In my view, the CEA is the chief economist of the Central government; he must believe government statistics. If he does, the economy is growing at fantastic rates; so what is he complaining about? And his view, that since inflation has come down, the Central government (yes, the one that he advises) must run deficits and reduce interest rates depends on the target inflation rate. True, inflation has fallen below the Reserve Bank's declared target. But it should consider whether its target is not too high. I myself would favour a zero per cent target. There should be no rising trend in prices. If people come to have faith in zero inflation, they will not be in a hurry to spend; their savings will go up. They will be prepared to hold cash; the government will be able to borrow from them at zero rate of interest. And the whole world will want to hold Rupees, and to invest in India. Foreigners will keep the economy growing; we can relax and consume our incomes. But yes, there is one thing the government must never do if it wants this to happen: it should take a vow never to demonetize, and keep its promise.

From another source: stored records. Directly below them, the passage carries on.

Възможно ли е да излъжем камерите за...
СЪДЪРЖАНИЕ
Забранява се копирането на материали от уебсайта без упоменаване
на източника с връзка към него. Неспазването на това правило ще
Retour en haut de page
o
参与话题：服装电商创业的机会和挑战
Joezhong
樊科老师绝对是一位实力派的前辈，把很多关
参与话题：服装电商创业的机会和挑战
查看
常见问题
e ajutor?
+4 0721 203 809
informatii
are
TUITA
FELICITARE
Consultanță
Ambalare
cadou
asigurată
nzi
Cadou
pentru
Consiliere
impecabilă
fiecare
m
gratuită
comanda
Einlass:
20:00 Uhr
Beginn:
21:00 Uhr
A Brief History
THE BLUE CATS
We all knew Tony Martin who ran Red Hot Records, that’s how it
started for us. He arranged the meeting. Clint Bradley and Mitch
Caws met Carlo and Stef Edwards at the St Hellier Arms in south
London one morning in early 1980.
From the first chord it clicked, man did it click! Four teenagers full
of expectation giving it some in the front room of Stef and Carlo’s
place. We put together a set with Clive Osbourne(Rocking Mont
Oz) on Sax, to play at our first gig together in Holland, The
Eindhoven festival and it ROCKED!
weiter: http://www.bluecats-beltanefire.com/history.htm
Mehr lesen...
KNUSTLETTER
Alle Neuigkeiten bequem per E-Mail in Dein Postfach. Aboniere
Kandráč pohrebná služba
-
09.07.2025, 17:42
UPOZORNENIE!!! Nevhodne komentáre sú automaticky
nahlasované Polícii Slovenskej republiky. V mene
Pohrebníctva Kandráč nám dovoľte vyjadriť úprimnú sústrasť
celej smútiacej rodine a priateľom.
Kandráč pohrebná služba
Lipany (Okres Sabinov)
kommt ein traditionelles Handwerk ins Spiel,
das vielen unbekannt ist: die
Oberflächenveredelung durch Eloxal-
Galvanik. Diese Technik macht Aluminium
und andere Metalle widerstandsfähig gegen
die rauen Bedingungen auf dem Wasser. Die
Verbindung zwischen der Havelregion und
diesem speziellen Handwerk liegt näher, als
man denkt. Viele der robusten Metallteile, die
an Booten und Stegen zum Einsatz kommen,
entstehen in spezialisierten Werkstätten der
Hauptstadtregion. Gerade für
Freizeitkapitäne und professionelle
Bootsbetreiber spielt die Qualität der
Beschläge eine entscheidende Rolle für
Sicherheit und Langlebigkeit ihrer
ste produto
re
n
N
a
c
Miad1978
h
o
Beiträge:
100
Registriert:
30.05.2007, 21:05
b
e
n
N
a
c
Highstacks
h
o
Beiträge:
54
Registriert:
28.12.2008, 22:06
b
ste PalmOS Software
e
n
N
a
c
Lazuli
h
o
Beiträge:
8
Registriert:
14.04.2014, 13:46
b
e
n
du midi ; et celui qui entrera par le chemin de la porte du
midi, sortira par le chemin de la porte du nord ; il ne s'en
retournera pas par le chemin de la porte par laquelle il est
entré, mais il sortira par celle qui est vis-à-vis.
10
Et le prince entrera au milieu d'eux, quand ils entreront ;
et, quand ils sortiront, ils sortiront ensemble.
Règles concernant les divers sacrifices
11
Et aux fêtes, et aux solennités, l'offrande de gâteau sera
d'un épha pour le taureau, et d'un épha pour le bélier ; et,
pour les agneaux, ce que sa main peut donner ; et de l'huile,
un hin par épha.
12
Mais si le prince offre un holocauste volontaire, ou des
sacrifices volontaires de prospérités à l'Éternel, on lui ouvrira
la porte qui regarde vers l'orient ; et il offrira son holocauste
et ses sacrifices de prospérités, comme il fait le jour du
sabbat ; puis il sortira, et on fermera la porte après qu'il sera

Subramanian has brought in some good thinking, but it is parochial and short-term. He spoke just days before China's grand meeting about One Belt One Road. The best response India could think of was to boycott the meeting. It will not make the slightest difference; the belt and the road will go around India. Roads and sea lanes are for everyone; they will not give China exclusive property in anything. If Subramanian had gone to the meeting, he would have learnt something, got some ideas, come across some national opportunities. What was the gain from the boycott? It was all loss. Even if we do not want to help China become a superpower - which it can become without our help - we have to learn how to become the minipower of the Indian Ocean. It cannot be done by going and praying at a temple in Sri Lanka; it requires a vision and a plan. That is what this government lacks.